→ Stated problem A: Return, unchanged, the lines of the listing running from the line that contains "common name: Eastern gray squirrel" through the line that contains "genus: Chondestes", including both of those lines.

### Text provided

Brown began as lecturer in sound design at Central in 1994 and his research has three main phases.

Phase 1, 1998-2001, saw research done as creative practice in professional settings. Noting the impact of emerging technologies in the early 90s it explored the potential erasure of category distinctions between music and sound effect. Conceiving of theatre sound as composition, Brown sought to establish the terms on which the auditory experience of theatre may be modelled as a coherent designed whole, as in scenography. This was noted in Susannah Clapp’s Observer review of an early piece of his creative practice as research: ‘One of the distinctive features of I Am Yours [at the Royal Court Upstairs] … is the creation of a scenery of noise’. This led to the formulation of the concept of a ‘dramaturgy of sound’. In order for this to make a difference to industry practice it had to be comprehensible by that industry, so it was initially tested in specifically industry-based contexts and publications: presentations for Tonmeister Association conference (Germany 1998), professional sound seminar at the Theatre Academy of Finland (Helsinki and Stockholm 1998) and publications in trade journals. This testing in industry settings was to continue.

Phase 2, 2001-2006, began with a colloquium which drew industry professionals together with academics. It saw a concentration on the research’s theoretical implications, with more dissemination in specifically academic contexts. Drawing on discourses from dramaturgy, musicology and aural phenomenology, the concept of ‘dramaturgy of sound’ questioned both the dominance of visuality in design and the compartmentalising of sound as purely ‘technical’ practice. At the same time there was focus on shaping the appropriate mode of articulating and documenting the concept. Brown was one of the earliest academics to develop new forms of artefact-based reflective documentation. These were described by the RAE 2001 report as ‘a model for practice for the unit of assessment’. From here research experiments in documentation of process were aligned with the industry’s interest in presenting artefacts of sound design within the format of the design exhibition. The results were offered for commentary in 2005 at the academic PARIP conference (Leeds) and the industry-run World Stage Design Exhibition (Toronto), where Brown’s documentary artefact won a bronze medal. This work of documentation was collected by the British Library’s Sheffield Theatre Archive project and paved the way for sound’s arrival as a scenographic element on equal terms with the visual, a moment formally marked when Brown was invited to contribute to the Reader in Scenography (2010).

######
### Data for processing

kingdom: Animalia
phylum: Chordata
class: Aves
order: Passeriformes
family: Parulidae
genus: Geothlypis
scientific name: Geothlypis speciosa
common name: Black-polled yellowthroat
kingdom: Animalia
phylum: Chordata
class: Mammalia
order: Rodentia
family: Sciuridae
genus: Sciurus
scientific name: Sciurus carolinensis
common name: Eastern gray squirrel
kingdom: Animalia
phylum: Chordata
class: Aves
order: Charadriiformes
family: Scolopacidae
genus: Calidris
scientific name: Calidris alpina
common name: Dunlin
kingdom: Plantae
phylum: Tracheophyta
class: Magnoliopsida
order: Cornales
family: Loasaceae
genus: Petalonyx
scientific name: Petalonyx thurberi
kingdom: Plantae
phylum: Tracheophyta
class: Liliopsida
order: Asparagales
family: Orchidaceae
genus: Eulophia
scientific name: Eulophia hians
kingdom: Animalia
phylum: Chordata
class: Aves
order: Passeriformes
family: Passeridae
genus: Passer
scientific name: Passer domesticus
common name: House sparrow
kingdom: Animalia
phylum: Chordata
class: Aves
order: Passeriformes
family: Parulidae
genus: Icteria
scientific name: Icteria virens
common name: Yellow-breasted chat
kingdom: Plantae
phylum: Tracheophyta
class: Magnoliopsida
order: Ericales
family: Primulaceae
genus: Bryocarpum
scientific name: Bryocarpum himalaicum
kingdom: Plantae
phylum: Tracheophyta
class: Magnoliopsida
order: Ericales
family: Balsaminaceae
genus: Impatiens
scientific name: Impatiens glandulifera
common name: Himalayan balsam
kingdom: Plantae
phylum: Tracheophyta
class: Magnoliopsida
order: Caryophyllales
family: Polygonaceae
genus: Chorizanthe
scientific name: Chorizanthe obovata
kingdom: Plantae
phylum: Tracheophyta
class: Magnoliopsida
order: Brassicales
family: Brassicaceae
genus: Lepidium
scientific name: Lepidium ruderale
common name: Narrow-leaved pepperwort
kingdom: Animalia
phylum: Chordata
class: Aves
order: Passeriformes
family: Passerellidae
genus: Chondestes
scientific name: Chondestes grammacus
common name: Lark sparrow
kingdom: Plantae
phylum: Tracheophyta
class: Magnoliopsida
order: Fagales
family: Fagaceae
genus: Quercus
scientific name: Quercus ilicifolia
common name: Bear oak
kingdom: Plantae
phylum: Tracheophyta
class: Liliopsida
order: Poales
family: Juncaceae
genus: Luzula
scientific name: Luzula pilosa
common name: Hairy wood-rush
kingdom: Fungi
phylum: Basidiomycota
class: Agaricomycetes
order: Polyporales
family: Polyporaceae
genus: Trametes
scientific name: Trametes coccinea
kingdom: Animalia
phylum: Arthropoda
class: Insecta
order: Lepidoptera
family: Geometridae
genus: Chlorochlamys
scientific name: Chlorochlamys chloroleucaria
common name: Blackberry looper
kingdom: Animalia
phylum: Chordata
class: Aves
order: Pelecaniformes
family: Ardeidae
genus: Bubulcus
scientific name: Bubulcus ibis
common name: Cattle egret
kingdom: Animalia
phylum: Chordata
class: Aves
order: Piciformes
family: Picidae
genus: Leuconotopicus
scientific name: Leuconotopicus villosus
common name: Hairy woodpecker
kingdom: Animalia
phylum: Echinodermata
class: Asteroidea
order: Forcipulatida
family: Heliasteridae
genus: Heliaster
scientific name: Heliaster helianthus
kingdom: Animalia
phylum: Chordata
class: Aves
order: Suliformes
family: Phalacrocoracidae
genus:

######

→ Stated problem B:
Answer these questions from the text about Brown's research.
(i) In what year did Brown begin as lecturer in sound design at Central?
(ii) In which publication did Susannah Clapp's review appear?
(iii) What medal did Brown's documentary artefact win at the World Stage Design Exhibition?

→ Expected output A:
common name: Eastern gray squirrel
kingdom: Animalia
phylum: Chordata
class: Aves
order: Charadriiformes
family: Scolopacidae
genus: Calidris
scientific name: Calidris alpina
common name: Dunlin
kingdom: Plantae
phylum: Tracheophyta
class: Magnoliopsida
order: Cornales
family: Loasaceae
genus: Petalonyx
scientific name: Petalonyx thurberi
kingdom: Plantae
phylum: Tracheophyta
class: Liliopsida
order: Asparagales
family: Orchidaceae
genus: Eulophia
scientific name: Eulophia hians
kingdom: Animalia
phylum: Chordata
class: Aves
order: Passeriformes
family: Passeridae
genus: Passer
scientific name: Passer domesticus
common name: House sparrow
kingdom: Animalia
phylum: Chordata
class: Aves
order: Passeriformes
family: Parulidae
genus: Icteria
scientific name: Icteria virens
common name: Yellow-breasted chat
kingdom: Plantae
phylum: Tracheophyta
class: Magnoliopsida
order: Ericales
family: Primulaceae
genus: Bryocarpum
scientific name: Bryocarpum himalaicum
kingdom: Plantae
phylum: Tracheophyta
class: Magnoliopsida
order: Ericales
family: Balsaminaceae
genus: Impatiens
scientific name: Impatiens glandulifera
common name: Himalayan balsam
kingdom: Plantae
phylum: Tracheophyta
class: Magnoliopsida
order: Caryophyllales
family: Polygonaceae
genus: Chorizanthe
scientific name: Chorizanthe obovata
kingdom: Plantae
phylum: Tracheophyta
class: Magnoliopsida
order: Brassicales
family: Brassicaceae
genus: Lepidium
scientific name: Lepidium ruderale
common name: Narrow-leaved pepperwort
kingdom: Animalia
phylum: Chordata
class: Aves
order: Passeriformes
family: Passerellidae
genus: Chondestes

→ Expected output B:
(i) 1994
(ii) The Observer
(iii) A bronze medal